Some shelters may even do free, but free to a good home is usually a bad idea. 
To many snake owners looking for free food.


----------



## stephaniechung (Mar 9, 2010)

The price breakdown with the rescue I'm volunteering with is as followed (single/paired rats):
6 weeks - 3 months $20/$30
3 months+ to Adult $15/$20
Fixed (spayed or neutered) $45/$60
Senior/Special Needs $10/$15


----------



## Kiko (Sep 18, 2009)

Wow!
Thats really expensive.....why is you Rescue charging so much?


----------



## stephaniechung (Mar 9, 2010)

I have no idea. I never asked and I've only been a volunteer for about 2 weeks. I know for a fact that it's a "donation" so if someone can't afford the prices set, we will work with them if they seem to be good people that will provide a good home. We much rather give the rat a good, permanent home than not adopt them out because someone can't afford it.


----------



## Kiko (Sep 18, 2009)

Well thats good at least.
Cause if someone goes into a rescue and see's 65$ for a rat....they are more likely to head over to petco and grab a 5$ one.


----------



## stephaniechung (Mar 9, 2010)

Well the $60 dollars is for a neutered/spayed rat. While it's a lot to dish out, keep in mind most good vets are charging about $90+ dollars for neutering spaying. We're still taking a loss in money but donations and adoption fees are the primary ways to recoup some money is by adoption fees. It's one way the rescue keeps on running because it certainly doesn't pay for itself. In the end, even with fees and donations, whatever can't be bought/reimbursed with donation money is coming out of their foster owner's pocket.
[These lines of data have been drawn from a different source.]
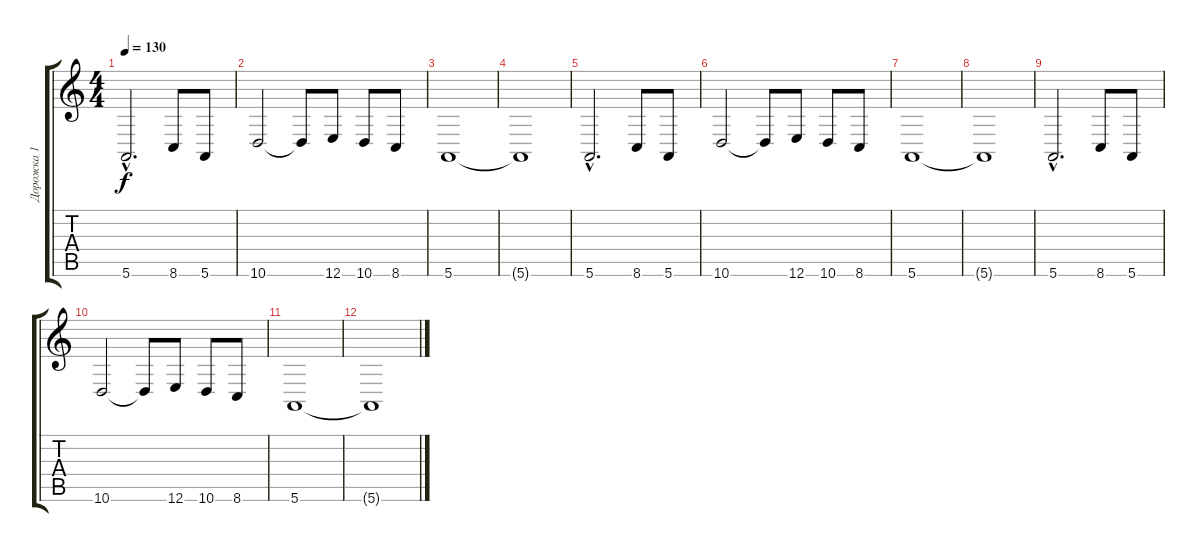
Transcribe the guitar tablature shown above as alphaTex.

\track ("Дорожка 1" "Дорожка 1") {instrument lead2sawtooth}
\staff {score tabs}
\tuning (E4 B3 G3 D3 A2 E2) {hide}
\ts (4 4)
\tempo 130
\clef g2
\ks c
5.6{hac}.2{d dy f} 8.6.8 5.6.8 |
10.6.2 10.6{t}.8 12.6.8 10.6.8 8.6.8 |
5.6.1 |
5.6{t}.1 |
5.6{hac}.2{d} 8.6.8 5.6.8 |
10.6.2 10.6{t}.8 12.6.8 10.6.8 8.6.8 |
5.6.1 |
5.6{t}.1 |
5.6{hac}.2{d} 8.6.8 5.6.8 |
10.6.2 10.6{t}.8 12.6.8 10.6.8 8.6.8 |
5.6.1 |
5.6{t}.1
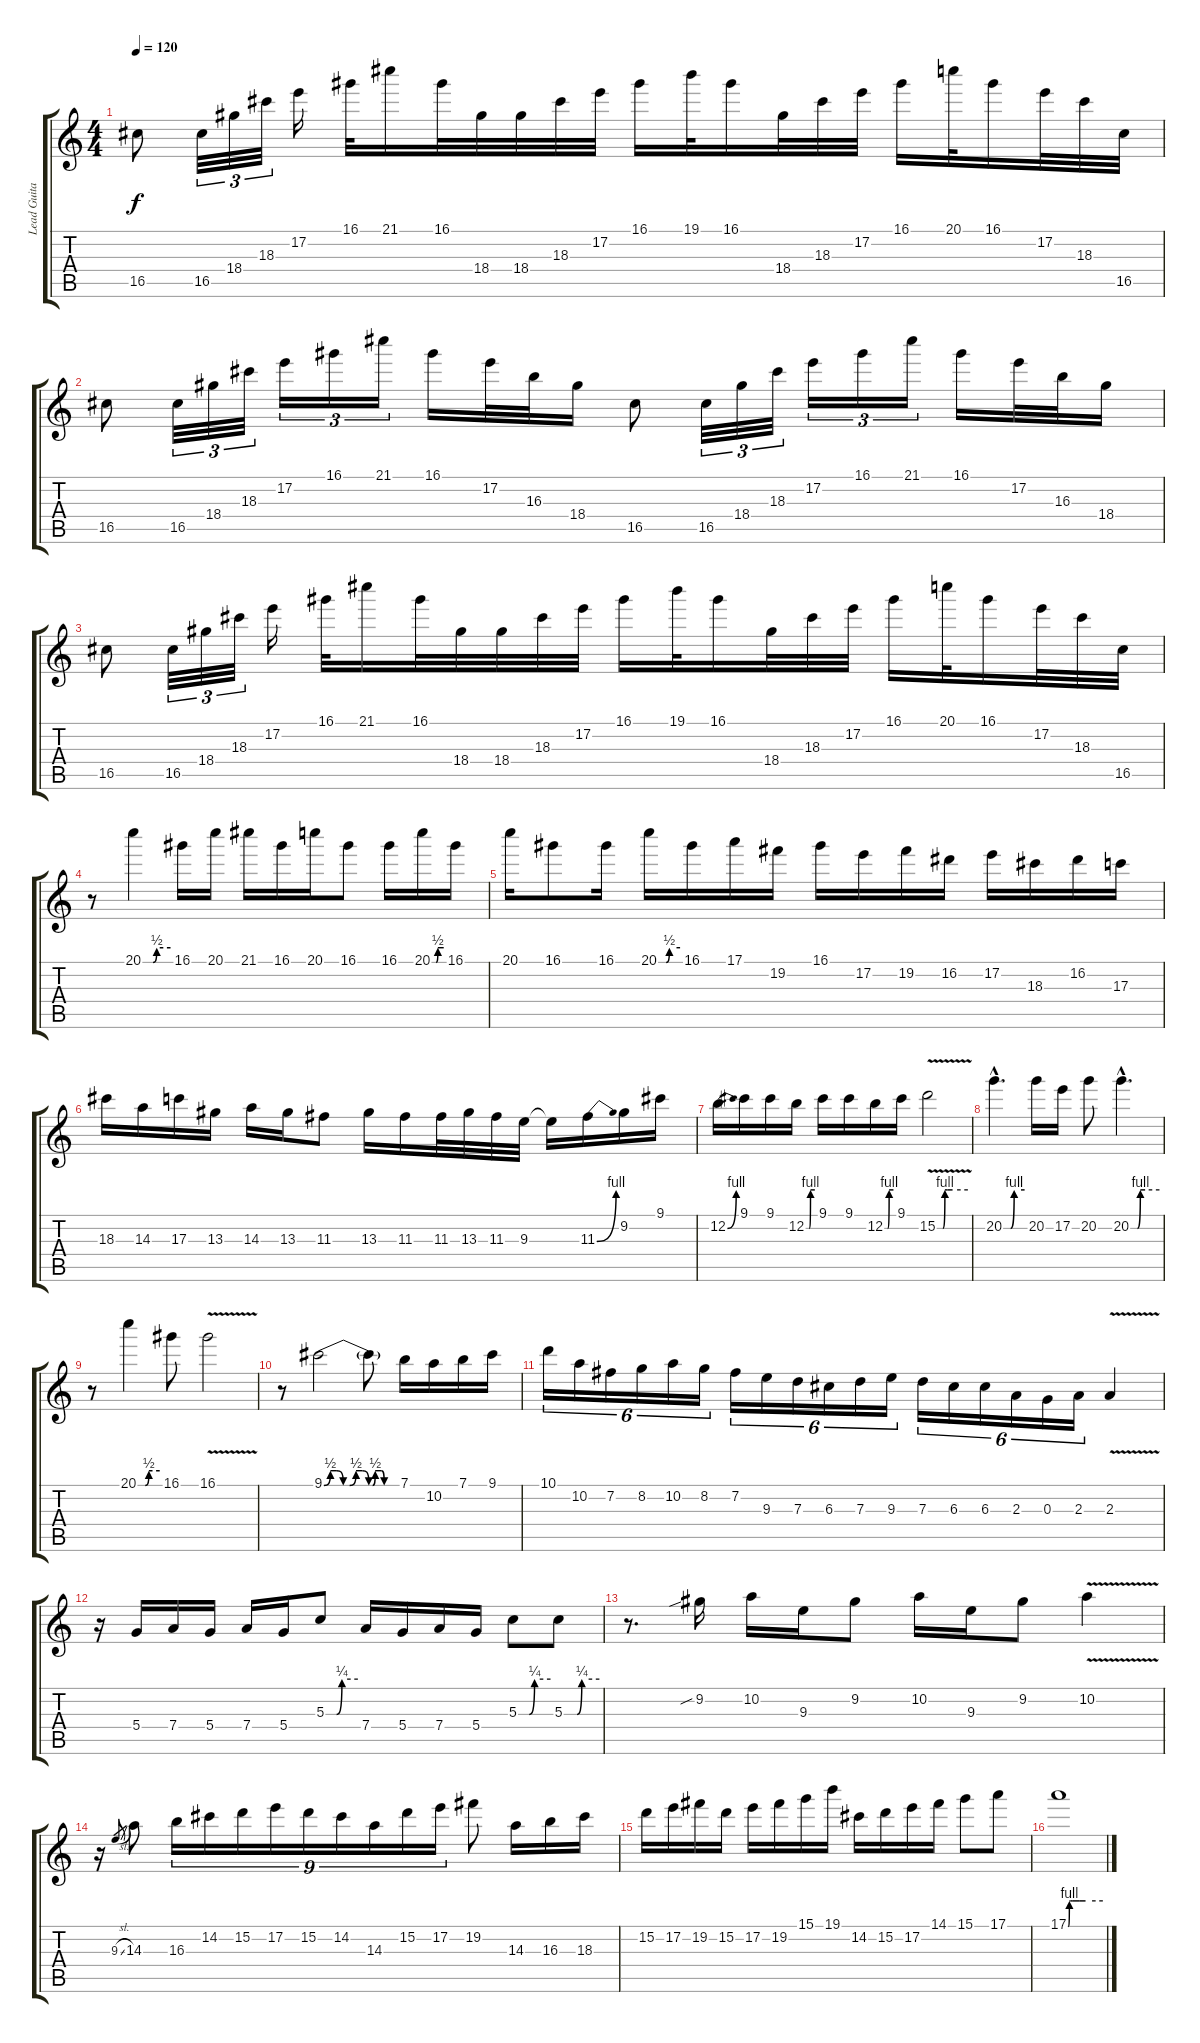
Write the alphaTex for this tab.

\track ("Lead Guitar" "Lead Guita") {instrument distortionguitar}
\staff {score tabs}
\tuning (E4 B3 G3 D3 A2 E2) {hide}
\ts (4 4)
\tempo 120
\clef g2
\ks c
16.5.8{dy f} 16.5.32{tu (3 2)} 18.4.32{tu (3 2)} 18.3.32{tu (3 2)} 17.2.16 16.1.32 21.1.16 16.1.32 18.4.32 18.4.32 18.3.32 17.2.32 16.1.16 19.1.32 16.1.16 18.4.32 18.3.32 17.2.32 16.1.16 20.1.32 16.1.16 17.2.32 18.3.32 16.5.32 |
16.5.8 16.5.32{tu (3 2)} 18.4.32{tu (3 2)} 18.3.32{tu (3 2)} 17.2.16{tu (3 2)} 16.1.16{tu (3 2)} 21.1.16{tu (3 2)} 16.1.16 17.2.32 16.3.32 18.4.16 16.5.8 16.5.32{tu (3 2)} 18.4.32{tu (3 2)} 18.3.32{tu (3 2)} 17.2.16{tu (3 2)} 16.1.16{tu (3 2)} 21.1.16{tu (3 2)} 16.1.16 17.2.32 16.3.32 18.4.16 |
16.5.8 16.5.32{tu (3 2)} 18.4.32{tu (3 2)} 18.3.32{tu (3 2)} 17.2.16 16.1.32 21.1.16 16.1.32 18.4.32 18.4.32 18.3.32 17.2.32 16.1.16 19.1.32 16.1.16 18.4.32 18.3.32 17.2.32 16.1.16 20.1.32 16.1.16 17.2.32 18.3.32 16.5.32 |
r.8 20.1{be (custom 0 0 22 0 30 2 60 2)}.4 16.1.16 20.1.16 21.1.16 16.1.16 20.1.16 16.1.8 16.1.16 20.1{be (custom 0 0 21 0 30 2 60 2)}.16 16.1.16 |
20.1.16 16.1.8 16.1.16 20.1{be (custom 0 0 21 0 30 2 60 2)}.16 16.1.16 17.1.16 19.2.16 16.1.16 17.2.16 19.2.16 16.2.16 17.2.16 18.3.16 16.2.16 17.3.16 |
18.3.16 14.3.16 17.3.16 13.3.16 14.3.16 13.3.16 11.3.8 13.3.16 11.3.16 11.3.32 13.3.32 11.3.32 9.3.32 9.3{t}.16 11.3{be (bend 0 0 60 4)}.16 9.2.16 9.1.16 |
12.2{be (bend 0 0 60 4)}.16 9.1.16 9.1.16 12.2{be (custom 0 0 21 0 30 4 60 4)}.16 9.1.16 9.1.16 12.2{be (custom 0 0 20 0 30 4 60 4)}.16 9.1.16 15.2{be (custom 0 0 11 0 15 4 20 4 30 4 60 4) v}.2 |
20.2{be (custom 0 0 20 0 30 4 60 4) hac}.4{d} 20.2.16 17.2.16 20.2.8 20.2{be (custom 0 0 14 0 20 4 30 4 60 4) hac}.4{d} |
r.8 20.1{be (custom 0 0 20 0 30 2 60 2)}.4 16.1.8 16.1{v}.2 |
r.8 9.1{be (custom 0 0 5 2 10 2 15 0 20 0 25 2 30 2 35 0 38 0 40 2 45 2 47 0 50 0 55 0 60 0)}.2 9.1{t}.8 7.1.16 10.2.16 7.1.16 9.1.16 |
10.1.16{tu (6 4)} 10.2.16{tu (6 4)} 7.2.16{tu (6 4)} 8.2.16{tu (6 4)} 10.2.16{tu (6 4)} 8.2.16{tu (6 4)} 7.2.16{tu (6 4)} 9.3.16{tu (6 4)} 7.3.16{tu (6 4)} 6.3.16{tu (6 4)} 7.3.16{tu (6 4)} 9.3.16{tu (6 4)} 7.3.16{tu (6 4)} 6.3.16{tu (6 4)} 6.3.16{tu (6 4)} 2.3.16{tu (6 4)} 0.3.16{tu (6 4)} 2.3.16{tu (6 4)} 2.3{v}.4 |
r.16 5.4.16 7.4.16 5.4.16 7.4.16 5.4.16 5.3{be (custom 0 0 20 0 30 1 60 1)}.8 7.4.16 5.4.16 7.4.16 5.4.16 5.3{be (custom 0 0 20 0 30 1 60 1)}.8 5.3{be (custom 0 0 22 0 30 1 60 1)}.8 |
r.8{d} 9.2{sib}.16 10.2.16 9.3.16 9.2.8 10.2.16 9.3.16 9.2.8 10.2{v}.4 |
r.16 9.3{sl}.8{gr} 14.3.8 16.3.16{tu (9 8)} 14.2.16{tu (9 8)} 15.2.16{tu (9 8)} 17.2.16{tu (9 8)} 15.2.16{tu (9 8)} 14.2.16{tu (9 8)} 14.3.16{tu (9 8)} 15.2.16{tu (9 8)} 17.2.16{tu (9 8)} 19.2.8 14.3.16 16.3.16 18.3.16 |
15.2.16 17.2.16 19.2.16 15.2.16 17.2.16 19.2.16 15.1.16 19.1.16 14.2.16 15.2.16 17.2.16 14.1.16 15.1.8 17.1.8 |
17.1{be (custom 0 0 2 4 4 4 8 4 20 4 30 4 60 4)}.1
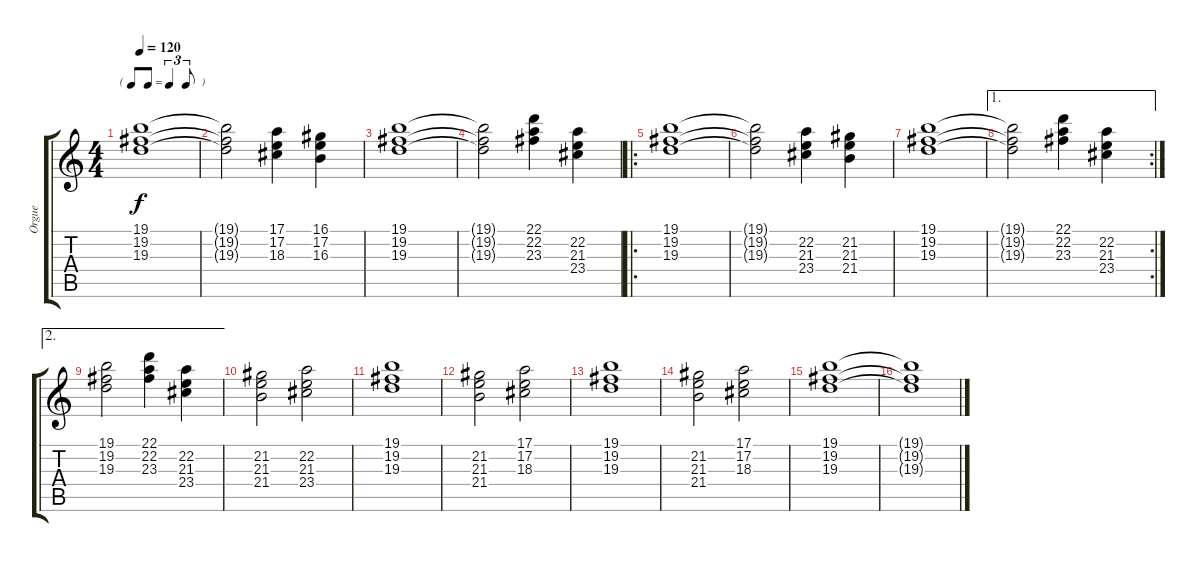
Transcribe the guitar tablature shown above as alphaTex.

\track ("Orgue" "Orgue") {instrument percussiveorgan}
\staff {score tabs}
\tuning (E4 B3 G3 D3 A2 E2) {hide}
\ts (4 4)
\tf triplet8th
\tempo 120
\clef g2
\ks c
(19.1 19.2 19.3).1{dy f instrument percussiveorgan} |
(19.1{t} 19.2{t} 19.3{t}).2 (17.1 17.2 18.3).4 (16.1 17.2 16.3).4 |
(19.1 19.2 19.3).1 |
(19.1{t} 19.2{t} 19.3{t}).2 (22.1 22.2 23.3).4 (22.2 21.3 23.4).4 |
\ro
(19.1 19.2 19.3).1 |
(19.1{t} 19.2{t} 19.3{t}).2 (22.2 21.3 23.4).4 (21.2 21.3 21.4).4 |
(19.1 19.2 19.3).1 |
\ae 1
\rc 2
(19.1{t} 19.2{t} 19.3{t}).2 (22.1 22.2 23.3).4 (22.2 21.3 23.4).4 |
\ae 2
(19.1 19.2 19.3).2 (22.1 22.2 23.3).4 (22.2 21.3 23.4).4 |
(21.2 21.3 21.4).2 (22.2 21.3 23.4).2 |
(19.1 19.2 19.3).1 |
(21.2 21.3 21.4).2 (17.1 17.2 18.3).2 |
(19.1 19.2 19.3).1 |
(21.2 21.3 21.4).2 (17.1 17.2 18.3).2 |
(19.1 19.2 19.3).1 |
(19.1{t} 19.2{t} 19.3{t}).1
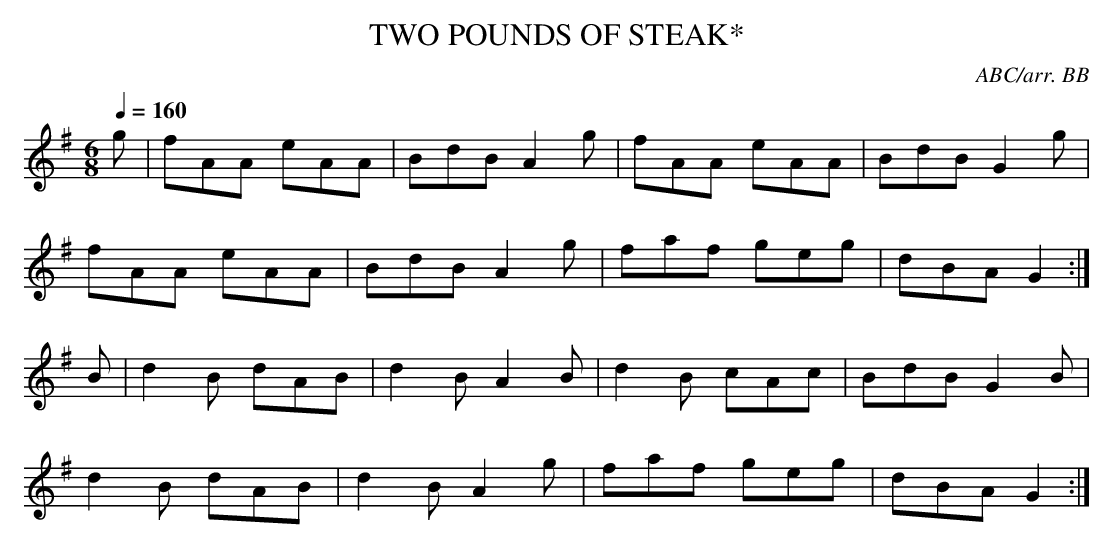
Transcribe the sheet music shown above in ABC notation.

X:1
T:TWO POUNDS OF STEAK*
C:ABC/arr. BB
Y:"moderately quick"
Butcher's Jig"
Q:1/4=160
L:1/8
M:6/8
K:G
g|fAA eAA|BdB A2g|fAA eAA|BdB G2g|
fAA eAA|BdB A2g|faf geg|dBA G2 :|
B|d2B dAB|d2B A2B|d2B cAc|BdB G2B|
d2B dAB|d2B A2g|faf geg|dBA G2 :|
And we have a quite a bit of fosters (I'm taking care of 4 myself, and had to take back 3 rats that weren't working out for a family 2 weeks ago). At the last adoption fair, I can easily guess there were over 20 rats from just my foster family and 2 others. We have more fosters that were unable to attend. But the most important thing is still to find homes for all these rats so yea, pricey but workable, I think.


----------